(Records from a data collection)
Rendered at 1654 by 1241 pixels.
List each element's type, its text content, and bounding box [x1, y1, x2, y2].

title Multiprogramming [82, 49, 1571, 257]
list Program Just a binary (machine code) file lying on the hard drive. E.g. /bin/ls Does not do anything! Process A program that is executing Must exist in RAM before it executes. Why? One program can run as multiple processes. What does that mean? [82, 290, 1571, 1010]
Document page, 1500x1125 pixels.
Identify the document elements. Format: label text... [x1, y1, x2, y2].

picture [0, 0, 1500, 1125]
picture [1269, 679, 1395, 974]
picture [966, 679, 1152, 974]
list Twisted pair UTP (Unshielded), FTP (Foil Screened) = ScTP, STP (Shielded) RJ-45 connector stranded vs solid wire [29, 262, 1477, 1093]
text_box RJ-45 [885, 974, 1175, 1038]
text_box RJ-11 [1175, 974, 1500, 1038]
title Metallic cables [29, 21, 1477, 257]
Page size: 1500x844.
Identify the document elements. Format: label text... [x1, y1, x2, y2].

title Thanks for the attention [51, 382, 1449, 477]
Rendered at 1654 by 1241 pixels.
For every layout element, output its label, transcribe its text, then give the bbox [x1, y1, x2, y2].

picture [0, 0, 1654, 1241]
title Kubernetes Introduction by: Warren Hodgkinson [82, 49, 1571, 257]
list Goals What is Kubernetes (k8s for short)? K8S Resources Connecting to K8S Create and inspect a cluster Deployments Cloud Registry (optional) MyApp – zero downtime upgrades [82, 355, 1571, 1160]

[Objective]:
Can you rewrite the material above, swapping every "Identify the document elements" for "Detect the layout elements" and leaving everything else untouched?

[Solved problem]:
Rendered at 1654 by 1241 pixels.
List each element's type, its text content, and bounding box [x1, y1, x2, y2].

title Multiprogramming [82, 49, 1571, 257]
list Program Just a binary (machine code) file lying on the hard drive. E.g. /bin/ls Does not do anything! Process A program that is executing Must exist in RAM before it executes. Why? One program can run as multiple processes. What does that mean? [82, 290, 1571, 1010]
Document page, 1500x1125 pixels.
Detect the layout elements. Format: label text... [x1, y1, x2, y2].

picture [0, 0, 1500, 1125]
picture [1269, 679, 1395, 974]
picture [966, 679, 1152, 974]
list Twisted pair UTP (Unshielded), FTP (Foil Screened) = ScTP, STP (Shielded) RJ-45 connector stranded vs solid wire [29, 262, 1477, 1093]
text_box RJ-45 [885, 974, 1175, 1038]
text_box RJ-11 [1175, 974, 1500, 1038]
title Metallic cables [29, 21, 1477, 257]
Page size: 1500x844.
Detect the layout elements. Format: label text... [x1, y1, x2, y2].

title Thanks for the attention [51, 382, 1449, 477]
Rendered at 1654 by 1241 pixels.
For every layout element, output its label, transcribe its text, then give the bbox [x1, y1, x2, y2].

picture [0, 0, 1654, 1241]
title Kubernetes Introduction by: Warren Hodgkinson [82, 49, 1571, 257]
list Goals What is Kubernetes (k8s for short)? K8S Resources Connecting to K8S Create and inspect a cluster Deployments Cloud Registry (optional) MyApp – zero downtime upgrades [82, 355, 1571, 1160]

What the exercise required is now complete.